Bu arada Başbakan Binali Yıldırım, MHP Genel Başkanı Devlet Bahçeli ile bir görüşme yapmıştı. Başbakan bu görüşmeden çıkıp, partisinin MKYK toplantısına girdi. Orada bazı üyeler, “Bahçeli’nin açıklamasından bize bir tuzak kurulduğu kuşkusuna kapıldık. Siz öyle bir intiba edindiniz mi?” diye soruyor. Başbakan çok net bir ifade ile “Yok. Hayır” karşılığını veriyor. “Çok net konuştu” diyor. Binali Yıldırım, Bahçeli ile görüşmesinden, MHP’nin Meclis’te referanduma gidecek sayıda destek vereceği izlenimi ile ayrılıyor.

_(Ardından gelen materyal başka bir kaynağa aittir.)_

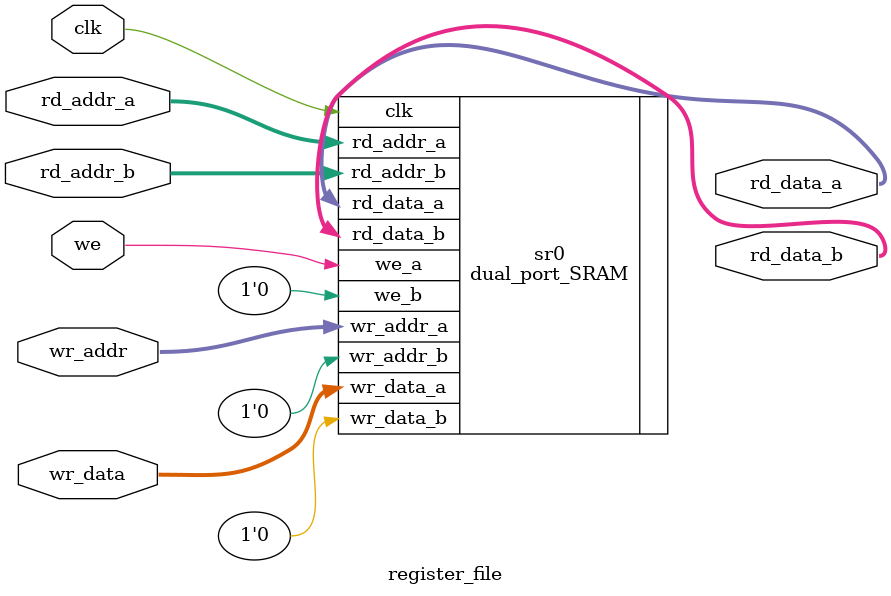
<source format=sv>
module register_file #(
    parameter BUS_WIDTH = 8,
    parameter DEPTH     = 3
) (
	input  logic                     clk, 
	input  logic                     we,
 	input  logic [$clog2(DEPTH)-1:0] wr_addr,
	input  logic [BUS_WIDTH-1:0]     wr_data,
 	input  logic [$clog2(DEPTH)-1:0] rd_addr_a, rd_addr_b,
 	output logic [BUS_WIDTH-1:0]     rd_data_a, rd_data_b
);

dual_port_SRAM #(
	BUS_WIDTH,
	DEPTH
) sr0 (
	.clk      (clk      ), 
	.we_a     (we       ),
	.we_b     ('0       ),
 	.wr_addr_a(wr_addr  ),
 	.wr_addr_b('0       ),
	.wr_data_a(wr_data  ),
	.wr_data_b('0       ),
 	.rd_addr_a(rd_addr_a), 
	.rd_addr_b(rd_addr_b),
 	.rd_data_a(rd_data_a), 
	.rd_data_b(rd_data_b)
);

endmodule

</source>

Bahçeli’nin, “Grubuma hâkimim” dediği ve “Başkanlık sistemi için seçime gidilir ama milletvekili seçimine gerek olmadığı kanaatindeyim” diye konuştuğu da söylenmişti ama benim kontrol etme imkânım olmadı.
Anayasa paketi ve oylama kadar, süreç de önemli. Netice itibarıyla hem milletvekillerinin hem de kamuoyunun ikna edilmesi gerekiyor: Bu açıdan AK Parti’nin Afyon kampında milletvekillerine başkanlık sistemi anlatılmış ancak paketin içeriğine ilişkin bilgilendirme yapılmamış. Milletvekillerinden, “AK Parti grubu olarak başkanlık sistemine ikna edilmemize gerek yok. Bize, önümüze getirilecek paket ve yürüyen sürece ilişkin bilgi verilse daha yararlı olurdu” şeklinde sitemlerini işittim. O nedenle paket kadar sürecin yönetilmesi de önemli.
Çünkü biz başkanlık sistemini ilk kez tartışmıyoruz. Ama ilk kez bu tartışmaları bir sonuca ulaştırma fırsatı yakaladık.
1980’den sonra aktif bir şekilde siyasetin tepe noktalarında yer almış olan eski Meclis Başkanı AK Parti Ankara Milletvekili Cemil Çiçek’le konuştum.
“Rahmetli Özal, 1988-89’da başkanlık sistemini gündeme getirdiğinde herkes sistemi tartışacağına Özal’ı tartıştı. Seveni lehine, sevmeyeni aleyhine konuştu. Cumhurbaşkanı olunca Demirel gündeme getirdi. Yine sistem değil, Demirel’in şahsı tartışıldı. Cumhurbaşkanımız gündeme getirdiğinde de sistemi tartışmadık. Tayyip Bey üzerinden tartışılıyor. Siyasi gevezelik yaptık. 30 yılı heba ettik.”
Cemil Bey, sadece değerlendirme yapmakla yetinmedi. Önerilerini de sıraladı.
1- Başkanlık sistemini tartışanlar biraz sistemi bilsin.
2- Mevcut sistemden bir rahatsızlık var. Diyoruz ki, biz peri kızıyız ama ortada peri kızı yok.
Muhalefet diyor ki, ben yakışıklı delikanlıyım. Ortada delikanlı yok. Herkes sistemini ortaya koysun, millet kimin peri kızı kimin yakışıklı delikanlı olduğuna karar versin.
Cemil Çiçek’in tecrübeli bir siyasetçi olarak iktidara ve muhalefete bir çağrısı var:
“Başkanlık sistemiyle ilgili metnin ortaya çıkması lazım ki, bu sistem olursa Türkiye diktatörlüğe gider diyenler şu şu maddeye göre olur desinler. Güçlendirilmiş parlamenter sistemi savunanlar bir metin ortaya koysunlar ki, biz bu sistemin şurası aksıyor diyelim.”